As another important consideration, the vitamin D dosing protocol in this trial was probably inadequate in several respects. Although single high-dose administration of vitamin D — 150,000 IU D3 in this trial — may be convenient and improve patient adherence, there is little evidence in the literature that this is suitable for raising 25(OH)D levels to desired ranges and maintaining them over time.

Generally, less than 25% of a dose of vitamin D from any source — sun exposure, diet, supplements — is actually used and the rest is excreted within several days [for a complete discussion with references, see article PDF here]. Of the relatively small portion that is put to use, some of it contributes to stores of vitamin D — maintained in adipose tissue, skeletal muscle, and many organs —and the rest is immediately metabolized to 25(OH)D and then to the active metabolite 1,25(OH)D. When there is a continuous daily supply of exogenous vitamin D, an equilibrium is reached that maintains a balance between storage, removal from tissue stores, metabolism, and clearance. If vitamin D intake is diminished or stopped — or only administered once in high dose — reabsorption of vitamin D from the tissue-storage reservoirs can be used to sustain conversion to 25(OH)D during a period of time; however, an initially abundant supply of vitamin D does not deter its complete depletion during periods of lean or no intake.

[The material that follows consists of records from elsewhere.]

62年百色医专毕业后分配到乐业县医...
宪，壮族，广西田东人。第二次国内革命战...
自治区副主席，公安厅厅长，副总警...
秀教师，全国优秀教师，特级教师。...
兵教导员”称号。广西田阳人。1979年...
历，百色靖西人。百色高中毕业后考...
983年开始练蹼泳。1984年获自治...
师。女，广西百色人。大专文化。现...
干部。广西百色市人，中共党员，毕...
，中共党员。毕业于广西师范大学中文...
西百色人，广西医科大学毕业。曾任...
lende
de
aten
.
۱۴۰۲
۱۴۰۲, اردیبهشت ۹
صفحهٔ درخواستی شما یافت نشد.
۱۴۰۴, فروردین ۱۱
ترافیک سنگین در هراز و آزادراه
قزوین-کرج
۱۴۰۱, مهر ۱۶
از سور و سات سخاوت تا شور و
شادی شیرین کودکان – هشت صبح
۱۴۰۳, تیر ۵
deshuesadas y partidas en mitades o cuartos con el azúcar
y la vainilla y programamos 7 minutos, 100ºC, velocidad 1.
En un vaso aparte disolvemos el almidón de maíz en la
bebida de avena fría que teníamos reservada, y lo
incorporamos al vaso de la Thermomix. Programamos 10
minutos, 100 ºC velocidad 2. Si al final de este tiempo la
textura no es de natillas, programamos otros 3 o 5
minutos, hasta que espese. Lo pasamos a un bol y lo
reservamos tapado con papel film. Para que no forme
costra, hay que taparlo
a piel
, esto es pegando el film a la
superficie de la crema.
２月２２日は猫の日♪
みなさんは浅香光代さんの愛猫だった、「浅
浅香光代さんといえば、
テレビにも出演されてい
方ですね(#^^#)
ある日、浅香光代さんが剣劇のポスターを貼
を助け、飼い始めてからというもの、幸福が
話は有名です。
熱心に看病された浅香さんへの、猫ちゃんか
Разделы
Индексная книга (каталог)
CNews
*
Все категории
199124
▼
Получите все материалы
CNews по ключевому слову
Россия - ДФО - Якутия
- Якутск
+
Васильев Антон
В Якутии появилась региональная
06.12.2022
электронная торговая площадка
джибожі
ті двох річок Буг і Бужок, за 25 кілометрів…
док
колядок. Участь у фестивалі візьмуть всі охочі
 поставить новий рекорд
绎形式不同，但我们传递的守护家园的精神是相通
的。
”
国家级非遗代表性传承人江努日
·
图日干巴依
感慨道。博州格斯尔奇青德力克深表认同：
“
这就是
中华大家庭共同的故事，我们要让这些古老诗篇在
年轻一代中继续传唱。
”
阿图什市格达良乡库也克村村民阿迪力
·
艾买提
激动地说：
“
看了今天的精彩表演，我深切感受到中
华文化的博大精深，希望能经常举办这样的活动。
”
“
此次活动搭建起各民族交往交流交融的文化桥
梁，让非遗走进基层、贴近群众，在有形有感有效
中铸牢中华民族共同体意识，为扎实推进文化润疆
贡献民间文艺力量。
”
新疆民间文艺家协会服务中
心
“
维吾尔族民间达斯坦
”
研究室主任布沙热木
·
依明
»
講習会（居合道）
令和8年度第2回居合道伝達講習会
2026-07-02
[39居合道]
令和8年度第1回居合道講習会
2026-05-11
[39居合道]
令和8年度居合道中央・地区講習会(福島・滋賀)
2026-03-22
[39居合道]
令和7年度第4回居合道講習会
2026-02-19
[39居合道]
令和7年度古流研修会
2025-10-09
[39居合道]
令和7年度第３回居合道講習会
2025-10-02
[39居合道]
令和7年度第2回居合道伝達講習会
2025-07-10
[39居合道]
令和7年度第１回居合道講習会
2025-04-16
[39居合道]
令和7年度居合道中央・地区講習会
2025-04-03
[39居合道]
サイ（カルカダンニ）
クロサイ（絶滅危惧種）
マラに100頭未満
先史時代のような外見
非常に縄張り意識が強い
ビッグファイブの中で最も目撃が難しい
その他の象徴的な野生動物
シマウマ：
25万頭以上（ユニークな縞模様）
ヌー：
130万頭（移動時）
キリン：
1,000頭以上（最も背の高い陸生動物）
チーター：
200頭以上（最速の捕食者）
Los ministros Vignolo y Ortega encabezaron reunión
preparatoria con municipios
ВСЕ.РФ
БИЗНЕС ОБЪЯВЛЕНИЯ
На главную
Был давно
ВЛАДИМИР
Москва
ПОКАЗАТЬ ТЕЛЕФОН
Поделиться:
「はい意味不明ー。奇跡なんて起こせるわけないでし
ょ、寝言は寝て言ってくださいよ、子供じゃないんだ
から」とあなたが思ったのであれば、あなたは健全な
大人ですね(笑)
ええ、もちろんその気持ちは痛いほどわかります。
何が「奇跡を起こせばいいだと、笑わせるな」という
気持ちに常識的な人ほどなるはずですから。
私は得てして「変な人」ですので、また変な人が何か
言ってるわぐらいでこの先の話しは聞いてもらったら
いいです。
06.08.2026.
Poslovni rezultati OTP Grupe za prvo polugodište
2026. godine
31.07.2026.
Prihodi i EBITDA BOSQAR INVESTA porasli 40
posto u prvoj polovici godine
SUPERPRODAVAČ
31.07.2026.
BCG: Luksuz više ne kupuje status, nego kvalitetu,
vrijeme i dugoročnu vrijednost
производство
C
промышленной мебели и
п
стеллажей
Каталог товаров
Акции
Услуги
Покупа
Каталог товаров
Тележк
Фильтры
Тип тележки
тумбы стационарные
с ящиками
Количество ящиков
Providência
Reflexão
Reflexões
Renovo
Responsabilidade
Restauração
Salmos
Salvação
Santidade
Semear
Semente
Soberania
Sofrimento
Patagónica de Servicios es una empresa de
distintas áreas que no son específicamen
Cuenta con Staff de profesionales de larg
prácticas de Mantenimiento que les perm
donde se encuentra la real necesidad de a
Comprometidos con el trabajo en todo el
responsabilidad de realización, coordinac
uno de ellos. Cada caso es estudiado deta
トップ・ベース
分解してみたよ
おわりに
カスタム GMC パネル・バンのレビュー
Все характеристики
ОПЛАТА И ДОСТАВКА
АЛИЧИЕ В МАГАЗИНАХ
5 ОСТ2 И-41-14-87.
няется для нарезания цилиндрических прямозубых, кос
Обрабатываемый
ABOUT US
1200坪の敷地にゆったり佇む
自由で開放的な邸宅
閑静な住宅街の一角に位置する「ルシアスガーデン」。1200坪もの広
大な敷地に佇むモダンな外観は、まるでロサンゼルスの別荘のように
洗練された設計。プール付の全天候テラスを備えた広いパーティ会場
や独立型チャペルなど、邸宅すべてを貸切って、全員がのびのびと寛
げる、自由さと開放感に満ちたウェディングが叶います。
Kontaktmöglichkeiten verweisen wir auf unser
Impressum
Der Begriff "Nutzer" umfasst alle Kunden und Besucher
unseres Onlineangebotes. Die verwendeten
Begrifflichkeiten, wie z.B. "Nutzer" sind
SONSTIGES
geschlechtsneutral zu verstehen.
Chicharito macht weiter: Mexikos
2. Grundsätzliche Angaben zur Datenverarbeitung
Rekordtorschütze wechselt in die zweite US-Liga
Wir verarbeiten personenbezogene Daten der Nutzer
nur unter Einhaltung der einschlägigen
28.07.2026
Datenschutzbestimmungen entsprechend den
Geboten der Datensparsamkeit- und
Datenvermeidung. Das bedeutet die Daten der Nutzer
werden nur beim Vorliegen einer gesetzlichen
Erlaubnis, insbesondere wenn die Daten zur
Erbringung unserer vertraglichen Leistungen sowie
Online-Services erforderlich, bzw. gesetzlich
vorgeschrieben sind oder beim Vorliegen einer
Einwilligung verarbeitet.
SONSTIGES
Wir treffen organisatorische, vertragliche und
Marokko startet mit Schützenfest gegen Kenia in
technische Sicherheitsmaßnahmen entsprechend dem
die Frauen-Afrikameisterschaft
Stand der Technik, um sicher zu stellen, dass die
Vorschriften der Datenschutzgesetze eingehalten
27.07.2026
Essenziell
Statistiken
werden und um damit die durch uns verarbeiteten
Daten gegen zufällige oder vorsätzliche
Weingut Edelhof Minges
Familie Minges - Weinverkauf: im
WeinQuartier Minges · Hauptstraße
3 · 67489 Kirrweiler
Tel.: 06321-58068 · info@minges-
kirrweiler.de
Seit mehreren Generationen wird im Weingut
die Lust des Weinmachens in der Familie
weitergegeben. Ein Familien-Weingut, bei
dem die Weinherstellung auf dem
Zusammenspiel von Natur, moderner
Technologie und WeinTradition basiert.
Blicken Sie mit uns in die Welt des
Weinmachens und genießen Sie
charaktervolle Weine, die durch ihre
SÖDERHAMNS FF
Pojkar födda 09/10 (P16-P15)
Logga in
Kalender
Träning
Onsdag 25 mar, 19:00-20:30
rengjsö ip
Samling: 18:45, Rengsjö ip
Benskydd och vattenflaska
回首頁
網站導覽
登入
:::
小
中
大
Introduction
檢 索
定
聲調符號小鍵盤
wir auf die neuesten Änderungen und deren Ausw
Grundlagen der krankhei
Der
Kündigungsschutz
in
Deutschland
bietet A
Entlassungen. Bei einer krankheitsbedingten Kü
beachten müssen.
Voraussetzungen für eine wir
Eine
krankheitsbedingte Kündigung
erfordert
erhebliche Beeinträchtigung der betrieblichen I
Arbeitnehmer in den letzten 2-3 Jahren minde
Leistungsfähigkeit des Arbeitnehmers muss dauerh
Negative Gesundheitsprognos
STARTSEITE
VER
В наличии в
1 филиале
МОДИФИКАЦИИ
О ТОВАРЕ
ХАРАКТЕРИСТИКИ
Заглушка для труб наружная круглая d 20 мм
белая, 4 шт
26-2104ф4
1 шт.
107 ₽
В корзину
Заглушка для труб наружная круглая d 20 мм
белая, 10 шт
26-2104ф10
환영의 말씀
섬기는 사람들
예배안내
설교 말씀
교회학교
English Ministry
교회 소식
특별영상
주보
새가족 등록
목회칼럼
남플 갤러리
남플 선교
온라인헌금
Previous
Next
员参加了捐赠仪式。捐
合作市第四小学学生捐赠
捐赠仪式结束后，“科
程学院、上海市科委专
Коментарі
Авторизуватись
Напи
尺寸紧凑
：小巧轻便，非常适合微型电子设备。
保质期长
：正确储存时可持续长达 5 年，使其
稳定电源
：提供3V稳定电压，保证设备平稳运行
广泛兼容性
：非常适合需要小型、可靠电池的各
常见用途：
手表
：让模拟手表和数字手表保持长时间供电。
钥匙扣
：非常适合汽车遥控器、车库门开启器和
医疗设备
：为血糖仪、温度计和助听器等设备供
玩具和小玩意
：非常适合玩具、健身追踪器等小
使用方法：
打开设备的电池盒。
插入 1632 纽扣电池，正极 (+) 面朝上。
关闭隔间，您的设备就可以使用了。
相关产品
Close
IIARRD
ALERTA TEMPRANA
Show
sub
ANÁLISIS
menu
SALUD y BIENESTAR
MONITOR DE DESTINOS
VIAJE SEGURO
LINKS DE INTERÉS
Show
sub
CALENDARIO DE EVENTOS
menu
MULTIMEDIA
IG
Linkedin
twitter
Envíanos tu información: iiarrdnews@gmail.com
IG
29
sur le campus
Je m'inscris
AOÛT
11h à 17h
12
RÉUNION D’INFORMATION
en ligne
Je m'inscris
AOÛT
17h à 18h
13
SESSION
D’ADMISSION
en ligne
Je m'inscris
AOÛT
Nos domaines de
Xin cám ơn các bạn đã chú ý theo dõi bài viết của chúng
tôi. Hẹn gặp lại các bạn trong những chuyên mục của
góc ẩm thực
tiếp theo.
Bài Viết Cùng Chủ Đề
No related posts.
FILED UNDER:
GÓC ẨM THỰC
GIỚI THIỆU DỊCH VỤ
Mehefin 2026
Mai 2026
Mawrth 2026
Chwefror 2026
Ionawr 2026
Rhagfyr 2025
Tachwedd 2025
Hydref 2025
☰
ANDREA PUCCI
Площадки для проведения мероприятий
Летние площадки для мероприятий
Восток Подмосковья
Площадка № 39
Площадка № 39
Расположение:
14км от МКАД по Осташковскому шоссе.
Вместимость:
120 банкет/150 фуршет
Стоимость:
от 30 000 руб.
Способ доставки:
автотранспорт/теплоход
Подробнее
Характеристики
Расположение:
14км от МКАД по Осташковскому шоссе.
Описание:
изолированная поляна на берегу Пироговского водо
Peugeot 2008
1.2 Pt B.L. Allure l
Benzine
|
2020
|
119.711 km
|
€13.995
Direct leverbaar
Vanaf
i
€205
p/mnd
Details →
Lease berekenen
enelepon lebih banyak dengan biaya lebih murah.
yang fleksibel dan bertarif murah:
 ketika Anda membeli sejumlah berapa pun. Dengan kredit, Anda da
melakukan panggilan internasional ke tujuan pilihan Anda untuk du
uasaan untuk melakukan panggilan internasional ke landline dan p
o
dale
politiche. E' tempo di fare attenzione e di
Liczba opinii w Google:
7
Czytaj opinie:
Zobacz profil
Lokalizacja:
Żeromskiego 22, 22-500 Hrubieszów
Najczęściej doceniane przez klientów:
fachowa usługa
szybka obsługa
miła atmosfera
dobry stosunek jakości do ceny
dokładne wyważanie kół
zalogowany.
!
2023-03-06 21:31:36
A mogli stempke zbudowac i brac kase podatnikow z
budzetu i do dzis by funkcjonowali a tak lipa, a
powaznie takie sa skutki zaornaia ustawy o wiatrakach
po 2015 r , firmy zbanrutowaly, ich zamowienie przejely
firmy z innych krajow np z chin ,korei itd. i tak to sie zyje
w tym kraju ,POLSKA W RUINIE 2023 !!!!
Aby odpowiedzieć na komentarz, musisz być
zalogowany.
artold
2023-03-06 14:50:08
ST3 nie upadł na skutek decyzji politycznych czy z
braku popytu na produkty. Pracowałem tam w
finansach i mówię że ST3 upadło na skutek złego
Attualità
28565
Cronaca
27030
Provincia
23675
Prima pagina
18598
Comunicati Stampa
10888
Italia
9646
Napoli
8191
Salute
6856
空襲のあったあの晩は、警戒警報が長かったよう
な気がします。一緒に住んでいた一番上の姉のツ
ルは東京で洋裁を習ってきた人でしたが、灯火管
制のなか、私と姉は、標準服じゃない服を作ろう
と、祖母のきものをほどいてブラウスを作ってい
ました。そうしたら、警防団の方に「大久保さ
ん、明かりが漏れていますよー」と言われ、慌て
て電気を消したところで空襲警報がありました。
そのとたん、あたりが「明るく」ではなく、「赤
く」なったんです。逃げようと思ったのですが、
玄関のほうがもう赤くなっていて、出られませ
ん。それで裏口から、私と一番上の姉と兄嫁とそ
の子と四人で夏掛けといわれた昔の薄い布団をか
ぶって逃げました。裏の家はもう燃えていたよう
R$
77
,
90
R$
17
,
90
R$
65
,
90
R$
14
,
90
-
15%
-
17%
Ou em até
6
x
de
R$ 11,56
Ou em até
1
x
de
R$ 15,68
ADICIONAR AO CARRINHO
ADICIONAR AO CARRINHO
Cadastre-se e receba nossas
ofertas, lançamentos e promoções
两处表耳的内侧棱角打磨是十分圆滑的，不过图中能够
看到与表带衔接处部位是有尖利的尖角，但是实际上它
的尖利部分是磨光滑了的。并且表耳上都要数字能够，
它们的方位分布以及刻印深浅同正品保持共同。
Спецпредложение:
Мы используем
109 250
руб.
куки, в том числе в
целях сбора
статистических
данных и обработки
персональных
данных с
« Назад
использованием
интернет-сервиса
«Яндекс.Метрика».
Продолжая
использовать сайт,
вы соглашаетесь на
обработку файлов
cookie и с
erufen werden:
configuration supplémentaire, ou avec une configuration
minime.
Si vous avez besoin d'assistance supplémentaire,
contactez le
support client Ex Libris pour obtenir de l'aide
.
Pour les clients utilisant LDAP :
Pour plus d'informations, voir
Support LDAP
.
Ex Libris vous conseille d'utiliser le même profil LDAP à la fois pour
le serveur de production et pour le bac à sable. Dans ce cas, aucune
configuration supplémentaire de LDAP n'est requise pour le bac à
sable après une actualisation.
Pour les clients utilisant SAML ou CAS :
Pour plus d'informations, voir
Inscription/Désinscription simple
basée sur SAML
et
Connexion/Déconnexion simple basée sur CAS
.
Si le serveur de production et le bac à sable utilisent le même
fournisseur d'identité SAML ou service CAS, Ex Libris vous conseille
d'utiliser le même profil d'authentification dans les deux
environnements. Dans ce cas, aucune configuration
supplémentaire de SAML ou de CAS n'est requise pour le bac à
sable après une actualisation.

A normal level of 25(OH)D in healthy persons is ≈30 ng/mL (although some newer guidance claims ≥20 ng/mL as an acceptable threshold). However, in persons with chronic musculoskeletal pain, levels up to 50 ng/mL or more have been found necessary and appropriate for helping to ameliorate their conditions.

In this present trial, patients who had received 150,000 IU Vitamin D3 at the outset reached a mean 25(OH)D level of 25 ng/mL at 6 weeks. This was a large, significant increase from the mean 8 ng/mL at baseline, but still insufficient for persons with pain. Furthermore, the 25(OH)D level declined by 12 weeks to 16 ng/mL on average in those not receiving a second dose at 6 weeks.

Schreuder et al. concede that their supplementation dose may have been too low to achieve desired impact, and the greater improvement among patients who received vitamin D for the full 12 weeks supports this contention. Still, it would have been more informative and a greater contribution to the research on vitamin D for pain if they had used a sufficient daily dose of D3 to raise 25(OH)D concentrations to more optimal levels.

Finally, two other important factors were not taken into account in this trial, as acknowledged by the researchers. For example, patients were not assessed for possible psychosocial influences on their pain — depression, somatization, other psychological disorder — which would not be ameliorated by vitamin D supplementation, but could have skewed outcomes. Also, there was no assessment of parathyroid hormone (PTH) levels, which increase with deficient 25(OH)D and negatively affect skeletal muscles. While the researchers assert that PTH testing is unimportant for clinical practice, its measurement in this trial might have been helpful for better defining potential benefits of vitamin D supplementation.

So, a most remarkable aspect of this study is that, even though patients probably received fundamentally inadequate vitamin D supplementation and for a relatively brief period of time, there were still strongly beneficial outcomes. From the available data, we calculated an NNT≈6 for improvement in pain and NNT≈8 for stair climbing after only 6 weeks of therapy. That is, 1 of every 6 persons treated with vitamin D rather than placebo would have some pain relief, and 1 of 8 would have greater leg strength for climbing stairs. While these are relatively small effect sizes, they are significant enough to realize meaningful differences in everyday clinical practice, and effects might be improved dramatically with more adequate, daily dosing of oral vitamin D3 and for an extended period of time.

REFERENCE: Schreuder F, Bernsen RMD, van der Wouden JC. Vitamin D Supplementation for Nonspecific Musculoskeletal Pain in Non-Western Immigrants: A Randomized Controlled Trial. Ann Fam Med. 2012(Nov/Dec);10(6): 547-555 [access article here].